8.8 Performance Checklist

Most of these suggestions apply only after a bottleneck has been identified:

• Ensure that performance tests are run with the same amount of I/O as the expected finished application. Specifically, turn off any extra logging, tracing, and debugging I/O.

• Use Runtime.traceMethodCalls( ), when supported, to count I/O calls.

  • Redefine the I/O classes to count I/O calls if necessary.

  • Include logging statements next to all basic I/O calls in the application.

• Parallelize I/O by splitting data into multiple files.

• Execute I/O in a background thread.

• Avoid the filesystem file-growing overhead by preallocating files.

• Try to minimize the number of I/O calls.

  • Buffer to reduce the number of I/O operations by increasing the amount of data transfer each I/O operation executes.

  • Cache to replace repeated I/O operations with much faster memory or local disk access.

  • Avoid or reduce I/O calls in loops.

  • Replace System.out and System.err with customized PrintStream classes to control console output.

  • Use logger objects for tight control in specifying logging destinations.

  • Try to eliminate duplicate and unproductive I/O statements.

  • Keep files open and navigate around them rather than repeatedly opening and closing the files.

• Consider optimizing the Java byte-to-char (and char-to-byte) conversion.

• Handle serializing explicitly, rather than using default serialization mechanisms.

  • Use transient fields to avoid serialization.

  • Use the java.io.Externalizable interface if overriding the default serialization routines.

  • Use change logs for small changes, rather than reserializing the whole object.

  • Minimize the work done in the no-arg constructor.

  • Consider partitioning objects into multiple sets and serializing each set concurrently in different threads.

  • Use lazy initialization to move or spread the deserialization overhead to other times.

  • Consider indexing an object table for selective access to stored serialized objects.

  • Optimize network transfers by transferring only the data and objects needed, and no more.

  • Cluster serialized objects that are used together by putting them into the same file.

  • Put objects next to each other if they are required together.

  • Consider using an object-storage system (such as an object database) if your object-storage requirements are at all sophisticated.

• Use compression when the overhead of compression is outweighed by the benefit of reducing I/O.

  • Avoid compression when the system has a heavily loaded CPU.

  • Consider using "intelligent" I/O classes that can decide to use compression on the fly.

  • Consider searching directly against compressed data without decompressing.

• NIO provides I/O mechanisms mainly targeted at high-performance servers, but is also of use in other situations.

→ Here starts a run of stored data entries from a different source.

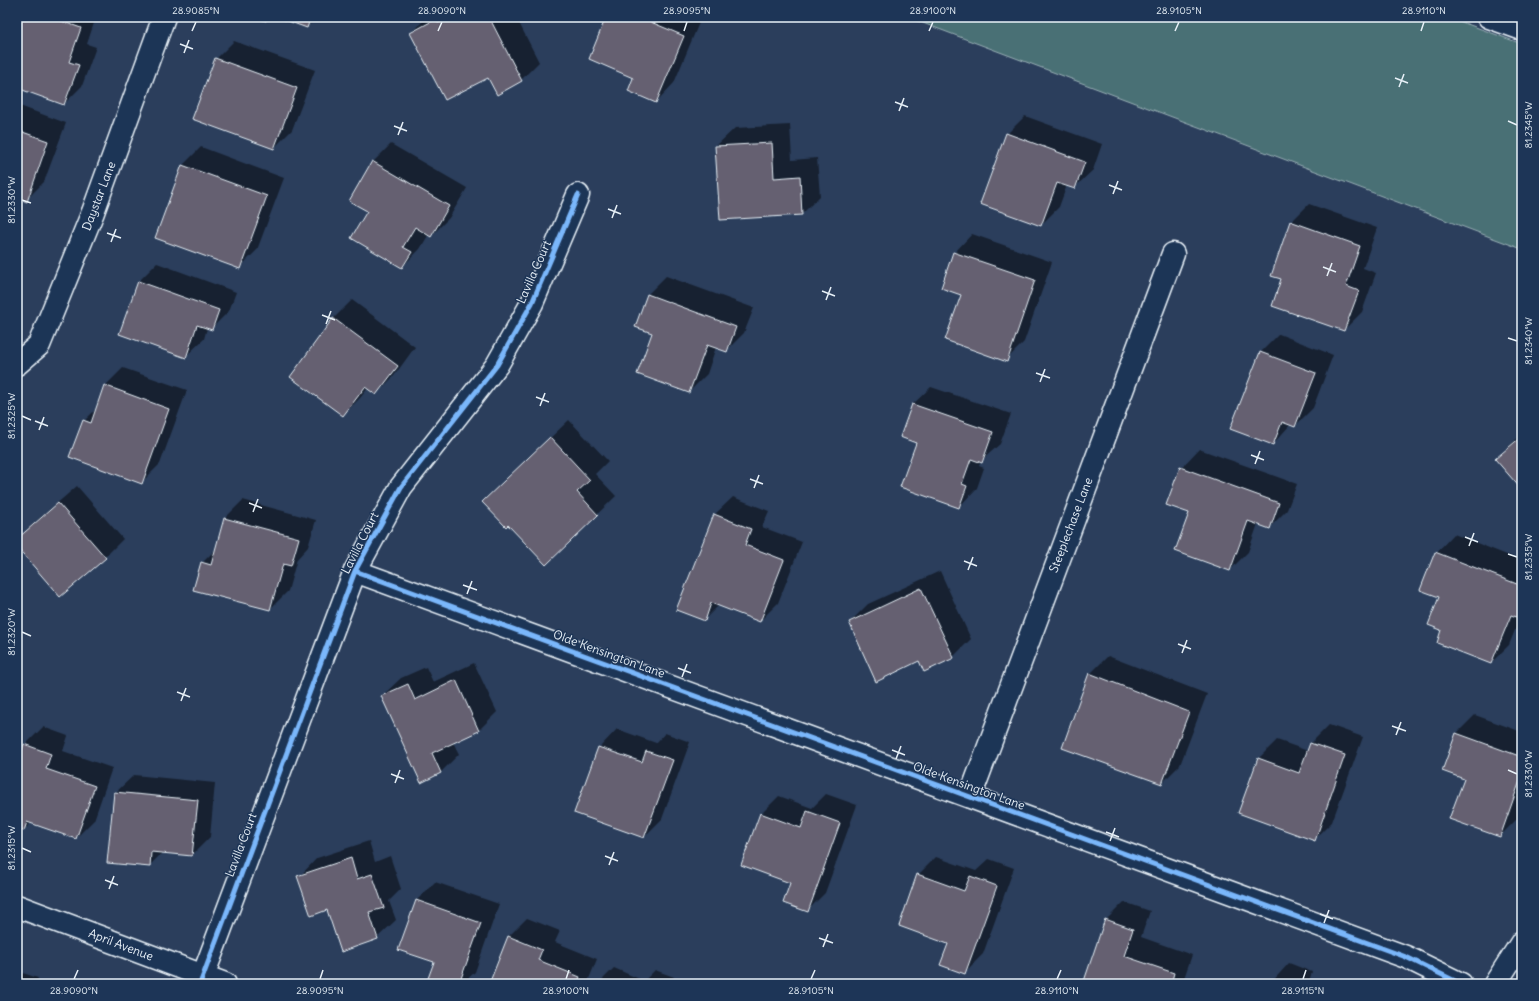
<svg xmlns="http://www.w3.org/2000/svg" width="1539" height="1001" font-family="Delius,sans-serif">
<rect width="100%" height="100%" fill="#2b3e5c"/>
<filter id="ink" filterUnits="userSpaceOnUse"><feTurbulence type="fractalNoise" baseFrequency=".025" numOctaves="2"/><feDisplacementMap in="SourceGraphic" scale="8" xChannelSelector="R" yChannelSelector="G"/><feConvolveMatrix kernelMatrix="1 2 1 2 8 2 1 2 1" color-interpolation-filters="sRGB"/></filter>
<g filter="url(#ink)">
<!-- green -->
<path fill="#4a7074" stroke="#99b0b6" d="M907 17H1448L1522 44V249Z"/>
<!-- shadow -->
<path fill="#0007" d="M17 17H96L87 44 96 47 82 86 64 104 17 87Z
M280 17H316L307 27Z
M427 17H516L539 62 521 80 488 77 411 33Z
M607 17 701 18 674 83 656 102 635 77Z
M234 41 315 70 292 130 274 148 216 59Z
M17 105 66 123 44 182 26 200 17 197Z
M1025 116 1102 144 1093 170 1074 188 1067 185 1059 207 1041 225 1007 134Z
M790 125 792 160 817 158 820 196 802 214 716 146 735 128Z
M391 144 467 188 449 218 431 236 429 234 420 249 402 267 368 211 373 162Z
M201 147 284 178 257 250 239 268 156 237 183 165Z
M1309 204 1377 228 1363 268 1376 273 1362 312 1344 330 1283 279 1291 222Z
M972 234 1052 262 1024 342 1006 360 963 294 954 253Z
M157 263 236 292 229 311 211 329 207 328 204 339 185 357 139 281Z
M666 276 754 308 744 333 726 351 716 347 707 374 689 392 654 333 636 326 648 294Z
M352 300 415 347 394 376 376 394 368 388 361 397 343 415 291 377 334 318Z
M1279 334 1333 355 1313 408 1295 426 1291 424 1273 444 1261 352Z
M123 368 187 390 160 464 142 482 84 421 98 407 105 386Z
M931 387 1011 414 1000 444 981 461 979 466 984 468 977 488 959 507 912 405Z
M569 420 608 461 595 474 616 496 546 564 502 484Z
M1522 434V489L1496 459Z
M1199 449 1297 484 1287 510 1269 528 1258 524 1248 552 1230 570 1190 512 1181 468Z
M77 486 123 539 105 557 17 546V540L32 525Z
M733 497 769 511 762 527 802 542 778 603 760 621 719 605 704 620 714 515Z
M243 500 316 520 308 547 297 559 288 591 270 609 202 563 217 548 225 518Z
M1454 534 1522 561V618H1520L1509 645 1491 663 1441 597 1436 553Z
M940 571 971 639 953 657 920 660 850 622 868 604Z
M1108 656 1207 694 1180 765 1162 783 1090 674Z
M474 663 497 712 479 730 453 742 459 754 441 772 382 696 401 678 426 667 433 682Z
M1475 715 1522 732V806L1518 818 1500 836 1465 778 1443 771 1457 733Z
M1329 725 1363 737 1332 822 1314 840 1239 813 1259 758 1277 740 1308 751 1311 743Z
M43 727 68 736 63 751 112 768 94 820 76 838 31 823 24 830 17 828V767L25 745Z
M617 729 656 743 665 733 690 742 662 819 644 837 599 748Z
M134 775 215 783 210 837 192 855 163 852 149 866 115 793Z
M826 794 857 805 825 893 807 911 791 882 761 814 779 796 812 808Z
M369 841 375 862 390 856 401 889 389 901 396 920 377 938 328 909 299 877 317 858Z
M936 857 976 871 989 859 1014 868 983 954 964 973 918 875Z
M435 882 499 904 475 972 462 984H440L435 962 400 949 417 900Z
M1124 902 1150 911 1141 937 1192 955 1182 984H1084L1106 920Z
M527 918 560 931 555 942 597 959 587 984H490L509 936Z
M1289 963 1312 972 1308 984H1270Z
M614 968 644 981 655 970 674 977 671 984H598Z
M17 971 38 978 36 984H17Z"/>
<!-- building -->
<path fill="#656171" stroke="#e8f1f8" d="M17 17H50L81 28 69 62 79 65 64 105 17 88Z
M254 17H267L266 21Z
M277 17H311L307 28Z
M449 17H489L522 81 497 95 488 78 445 100 410 33 436 19 438 23Z
M606 17H639L684 36 656 103 628 91 633 78 589 59Z
M215 58 297 88 274 149 192 119Z
M17 130 48 141 27 202 17 198Z
M1006 133 1085 162 1075 189 1057 183 1041 226 980 204Z
M772 143 774 178 800 176 802 215 720 220 715 146Z
M372 161 449 206 431 237 415 227 403 247 412 252 402 268 351 238 367 211 349 201Z
M182 165 267 196 240 269 155 238Z
M1290 221 1360 246 1346 286 1359 291 1344 331 1272 306 1281 279 1271 276Z
M953 252 1035 280 1007 362 945 340 961 295 941 288Z
M138 281 219 310 212 330 197 325 186 358 119 334Z
M647 294 736 327 727 352 707 345 689 393 637 374 652 333 635 327Z
M333 318 398 366 376 395 365 387 343 416 290 377Z
M1260 352 1316 373 1295 427 1282 422 1273 445 1230 429Z
M104 385 169 409 142 484 69 457 83 420 91 423Z
M912 404 993 432 982 463 971 459 962 484 967 486 959 508 900 487 916 443 900 437Z
M1522 436V490L1495 459Z
M550 437 590 480 577 492 598 515 546 565 508 525 506 527 482 502Z
M1180 467 1279 503 1270 529 1248 521 1230 571 1175 551 1189 513 1166 505Z
M58 503 106 558 60 597 17 547V539Z
M714 514 751 529 745 545 784 560 760 622 711 603 705 621 676 610Z
M224 518 299 538 291 566 283 564 270 610 193 590 201 562 211 565Z
M1435 552 1522 586V619L1511 615 1491 664 1437 643 1441 630 1428 625 1439 597 1420 590Z
M921 588 954 658 924 672 919 661 876 682 849 622Z
M1089 673 1189 712 1162 784 1062 748Z
M456 680 479 731 432 753 441 773 421 783 381 696 408 684 415 700Z
M1456 733 1522 757V775L1500 837 1449 819 1464 779 1442 771Z
M1310 743 1345 755 1315 841 1238 813 1258 758 1299 773Z
M24 744 51 754 46 769 95 786 76 839 27 822 24 831 17 829V764Z
M598 747 642 762 646 751 673 760 644 838 574 813Z
M114 792 198 800 192 856 151 852 150 867 107 863Z
M807 811 840 823 808 912 783 903 790 883 741 865 760 813 801 828Z
M351 858 357 879 372 874 384 908 369 912 378 939 341 952 327 910 311 916 297 876Z
M917 874 964 891 970 876 997 886 965 974 940 965 948 944 899 926Z
M416 900 481 923 459 984H437L427 981 434 962 398 950Z
M1105 919 1133 929 1124 956 1174 973 1171 984H1083Z
M508 936 542 950 538 960 580 977 577 984H489Z"/>
<g fill="none" stroke-linecap="round" stroke-linejoin="round">
<!-- minor casing -->
<g stroke="#e8f1f8" stroke-width="25">
<path id="minor" d="M1489 17 1522 29
M17 364 39 345 93 212 164 17
M355 571 1406 957 1461 984
M970 797 1173 254
M17 906 225 984
M200 984 355 571 401 487 497 365 532 303 578 195
M1495 984 1522 942"/>
</g>
<!-- minor -->
<use href="#minor" stroke="#1d3557" stroke-width="22"/>
<!-- cycleway casing -->
<g stroke="#1d3557" stroke-width="8">
<path id="cycleway" d="M355 571 1406 957 1461 984
M200 984 355 571 401 487 497 365 532 303 578 195"/>
</g>
<!-- cycleway -->
<use href="#cycleway" stroke="#7ab7fb" stroke-width="5"/>
</g>
</g>
<!-- ticks -->
<path fill="none" stroke="#e8f1f8" stroke-width="1.5" d="M192 31 196 22M438 31 442 22M684 31 687 22M929 31 933 22M1175 31 1179 22M1421 31 1424 22M180 44 193 49M184 53 189 40M1395 78 1408 83M1399 87 1404 74M895 102 908 107M899 111 904 98M1508 121 1517 125M394 126 407 131M398 135 403 122M1109 185 1122 190M1113 194 1118 181M22 200 31 203M608 209 621 214M612 218 617 205M107 233 121 238M111 242 116 229M1323 267 1336 272M1327 276 1332 263M822 291 835 296M826 300 831 287M322 315 335 320M326 324 331 311M1508 338 1517 341M1036 373 1050 378M1040 382 1045 369M536 397 549 402M540 406 545 393M22 416 31 420M35 421 48 426M39 430 44 417M1251 455 1264 460M1255 464 1260 451M750 479 763 484M754 488 759 475M249 503 262 508M253 512 258 499M1465 537 1478 542M1469 546 1474 533M1508 554 1517 557M964 561 977 566M968 570 973 557M463 585 477 590M467 594 472 581M22 632 31 636M1178 644 1191 649M1182 653 1187 640M678 668 691 673M682 677 687 664M177 692 190 697M181 701 186 688M1392 726 1406 731M1396 735 1401 722M892 750 905 755M896 759 901 746M1508 770 1517 774M391 774 404 779M395 783 400 770M1106 832 1119 837M1110 841 1115 828M22 848 31 852M605 856 618 861M609 865 614 852M105 880 118 885M109 889 114 876M1320 914 1333 919M1324 923 1329 910M819 938 833 943M823 947 828 934M74 979 78 970M320 979 323 970M566 979 569 970M811 979 815 970M1057 979 1061 970M1303 979 1306 970"/>
<g text-anchor="middle" stroke-width="3" stroke-linejoin="round" paint-order="stroke">
<!-- street labels -->
<g font-size="12" fill="#e8f1f8" stroke="#1d3557">
<text transform="translate(99 196) rotate(-69)" y="4">Daystar Lane</text>
<text transform="translate(534 272) rotate(-66)" y="4">Lavilla Court</text>
<text transform="translate(1071 525) rotate(-69)" y="4">Steeplechase Lane</text>
<text transform="translate(360 543) rotate(-63)" y="4">Lavilla Court</text>
<text transform="translate(609 654) rotate(20)" y="4">Olde Kensington Lane</text>
<text transform="translate(969 786) rotate(20)" y="4">Olde Kensington Lane</text>
<text transform="translate(241 845) rotate(-69)" y="4">Lavilla Court</text>
<text transform="translate(121 945) rotate(21)" y="4">April Avenue</text>
</g>
</g>
<!-- margin -->
<rect width="1539" height="1001" fill="none" stroke="#1d3557" stroke-width="44"/>
<rect x="22" y="22" width="1495" height="957" fill="none" stroke="#e8f1f8" stroke-width="1.5"/>
<g font-size="10" text-anchor="middle" fill="#e8f1f8">
<text x="196" y="14">28.9085°N</text>
<text x="442" y="14">28.9090°N</text>
<text x="687" y="14">28.9095°N</text>
<text x="933" y="14">28.9100°N</text>
<text x="1179" y="14">28.9105°N</text>
<text x="1424" y="14">28.9110°N</text>
<text transform="translate(1528 125) rotate(-90)" y="4">81.2345°W</text>
<text transform="translate(11 200) rotate(-90)" y="4">81.2330°W</text>
<text transform="translate(1528 341) rotate(-90)" y="4">81.2340°W</text>
<text transform="translate(11 416) rotate(-90)" y="4">81.2325°W</text>
<text transform="translate(1528 557) rotate(-90)" y="4">81.2335°W</text>
<text transform="translate(11 632) rotate(-90)" y="4">81.2320°W</text>
<text transform="translate(1528 774) rotate(-90)" y="4">81.2330°W</text>
<text transform="translate(11 848) rotate(-90)" y="4">81.2315°W</text>
<text x="74" y="994">28.9090°N</text>
<text x="320" y="994">28.9095°N</text>
<text x="566" y="994">28.9100°N</text>
<text x="811" y="994">28.9105°N</text>
<text x="1057" y="994">28.9110°N</text>
<text x="1303" y="994">28.9115°N</text>
</g>
</svg>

  • Use nonblocking SocketChannels to connect asynchronously to servers.

  • Nondirect Buffers provide an efficient mechanism for converting arrays of one primitive data type to another primitive data type.

  • Direct Buffers provide options for optimizing I/O, especially when using multiple Buffers with scatter-gather I/O operations.

  • High-performance scalable servers should use NIO multiplexing and asynchronous I/O.